Il messaggio del vescovo Gianni Sacchi nell'incontro con il consiglio comunale di Casale Monferrato

CASALE MONFERRATO

Il vescovo Gianni Sacchi era già stato in Comune lo scorso 31 ottobre quando, dopo due soli giorni dopo l'insediamento in Duomo, si era presentato all'Ufficio Anagrafe per chiedere la residenza perché, ha poi spiegato, “già il concilio di Trento impose l'obbligo di residenza del vescovo nella sua diocesi”. Gli impiegati informarono il sindaco e seguì un incontro ufficioso con Titti Palazzetti e la sua giunta.

Oggi pomeriggio, giovedì 10 maggio, Gianni Sacchi è tornato in Comune per l'incontro ufficiale con il consiglio comunale. “In questi primi mesi – lo ha accolto il sindaco Titti Palazzetti – abbiamo imparato a conoscere e apprezzare la sua azione pastorale, una guida in questi tempi di profonda crisi non solo economica ma, soprattutto, morale”.

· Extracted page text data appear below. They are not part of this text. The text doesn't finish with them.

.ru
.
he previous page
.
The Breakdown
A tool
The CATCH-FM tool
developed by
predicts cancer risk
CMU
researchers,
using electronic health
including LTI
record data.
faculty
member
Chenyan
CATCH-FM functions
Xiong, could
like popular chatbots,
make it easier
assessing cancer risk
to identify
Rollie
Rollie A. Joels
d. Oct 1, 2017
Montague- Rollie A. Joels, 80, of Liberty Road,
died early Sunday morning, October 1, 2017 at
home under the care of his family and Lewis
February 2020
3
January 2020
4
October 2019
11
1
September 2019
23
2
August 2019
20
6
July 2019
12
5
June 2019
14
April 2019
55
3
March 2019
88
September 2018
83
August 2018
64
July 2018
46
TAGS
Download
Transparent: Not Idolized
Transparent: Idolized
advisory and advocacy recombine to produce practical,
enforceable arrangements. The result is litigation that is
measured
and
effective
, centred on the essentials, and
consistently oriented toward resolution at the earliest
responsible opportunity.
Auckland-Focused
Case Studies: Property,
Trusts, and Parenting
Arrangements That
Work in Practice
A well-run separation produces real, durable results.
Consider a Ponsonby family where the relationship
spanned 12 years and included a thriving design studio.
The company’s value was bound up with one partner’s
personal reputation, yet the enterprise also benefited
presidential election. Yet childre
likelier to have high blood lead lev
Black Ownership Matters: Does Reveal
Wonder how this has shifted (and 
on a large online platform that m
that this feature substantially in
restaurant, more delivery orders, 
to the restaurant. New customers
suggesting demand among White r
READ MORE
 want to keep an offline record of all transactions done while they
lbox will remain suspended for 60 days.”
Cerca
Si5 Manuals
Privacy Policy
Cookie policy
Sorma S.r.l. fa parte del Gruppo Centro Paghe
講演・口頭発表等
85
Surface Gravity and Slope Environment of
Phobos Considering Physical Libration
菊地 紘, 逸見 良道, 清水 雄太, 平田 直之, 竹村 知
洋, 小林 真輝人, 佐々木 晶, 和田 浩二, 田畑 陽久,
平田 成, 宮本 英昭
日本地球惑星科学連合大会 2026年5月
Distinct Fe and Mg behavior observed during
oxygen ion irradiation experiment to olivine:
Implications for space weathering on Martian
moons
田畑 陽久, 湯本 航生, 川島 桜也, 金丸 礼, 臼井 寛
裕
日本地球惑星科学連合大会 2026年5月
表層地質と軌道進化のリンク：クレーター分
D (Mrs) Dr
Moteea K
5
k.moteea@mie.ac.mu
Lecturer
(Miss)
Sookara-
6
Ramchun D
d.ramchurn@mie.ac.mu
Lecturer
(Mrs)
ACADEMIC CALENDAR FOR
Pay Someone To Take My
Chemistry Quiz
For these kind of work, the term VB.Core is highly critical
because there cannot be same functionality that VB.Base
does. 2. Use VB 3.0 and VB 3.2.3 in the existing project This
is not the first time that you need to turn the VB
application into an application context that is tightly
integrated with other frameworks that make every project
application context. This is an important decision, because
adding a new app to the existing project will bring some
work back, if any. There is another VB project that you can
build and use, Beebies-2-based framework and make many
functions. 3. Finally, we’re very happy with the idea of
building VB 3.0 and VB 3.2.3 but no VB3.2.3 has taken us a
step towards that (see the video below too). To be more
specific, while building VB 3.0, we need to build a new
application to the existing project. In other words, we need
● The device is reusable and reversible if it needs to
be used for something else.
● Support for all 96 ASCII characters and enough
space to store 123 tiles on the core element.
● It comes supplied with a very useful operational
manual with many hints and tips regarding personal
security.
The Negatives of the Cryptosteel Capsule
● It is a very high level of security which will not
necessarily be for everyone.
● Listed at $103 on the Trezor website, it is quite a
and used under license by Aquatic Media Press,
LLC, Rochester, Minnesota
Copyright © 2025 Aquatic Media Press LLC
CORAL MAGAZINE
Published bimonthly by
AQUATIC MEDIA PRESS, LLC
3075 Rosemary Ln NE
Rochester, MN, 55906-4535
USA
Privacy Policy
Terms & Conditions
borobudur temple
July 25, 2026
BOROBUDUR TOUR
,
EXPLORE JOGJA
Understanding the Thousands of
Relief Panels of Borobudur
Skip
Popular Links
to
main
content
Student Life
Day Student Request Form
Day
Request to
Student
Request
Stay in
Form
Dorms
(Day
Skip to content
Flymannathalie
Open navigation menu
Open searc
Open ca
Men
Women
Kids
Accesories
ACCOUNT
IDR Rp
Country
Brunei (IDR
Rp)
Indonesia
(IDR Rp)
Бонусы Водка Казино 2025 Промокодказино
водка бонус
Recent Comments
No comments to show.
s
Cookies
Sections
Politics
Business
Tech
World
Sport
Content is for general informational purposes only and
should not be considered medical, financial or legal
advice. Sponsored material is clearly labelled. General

Sei mesi nella diocesi di Casale Monferrato raccontanti dal vescovo: “In questo periodo mi sono messo a disposizione dei parroci e ho girato in lungo e in largo il territorio della diocesi. A volte telefono al parroco di prima mattina e gli dico “Questa mattina vengo da te a celebrare la messa”. E così faccio, in modo da vedere la comunità come realmente è, in un giorno qualunque, e non quando arriva il vescovo. Spesso ad accogliermi ci sono i sindaci e questo mi fa piacere perché – in un territorio come questo, con una città come Casale che non è capoluogo di provincia – questo significa che il vescovo è ancora un punto di riferimento, al di là della propria fede religiosa”.

Sul ruolo della politica: “Paolo VI definì la politica la più alta forma di carità, ma deve saper creare una comunità e non divisioni, come stiamo vedendo in questi giorni a livello nazionale”.

Monsignor Sacchi ha affrontato poi altri temi come il drammatico calo di natalità del nostro territorio (“Un giorno ho incontrato un sindaco e gli ho chiesto quanti bambini fossero nati quell'anno nel suo Comune. Lui mi ha guardato perplesso e mi ha risposto che è da sei anni con non nasce più un bambino in quel comune”) e la crisi vocazionale dei sacerdoti (“Sono sempre di meno, quando andrà in pensione, nel 2035, ho calcolato che in questa diocesi avrò a disposizione una trentina di sacerdoti. Purtroppo i preti non si possono trovare con un bando”).

A seguire i saluti e gli interventi dei vari consiglieri comunali.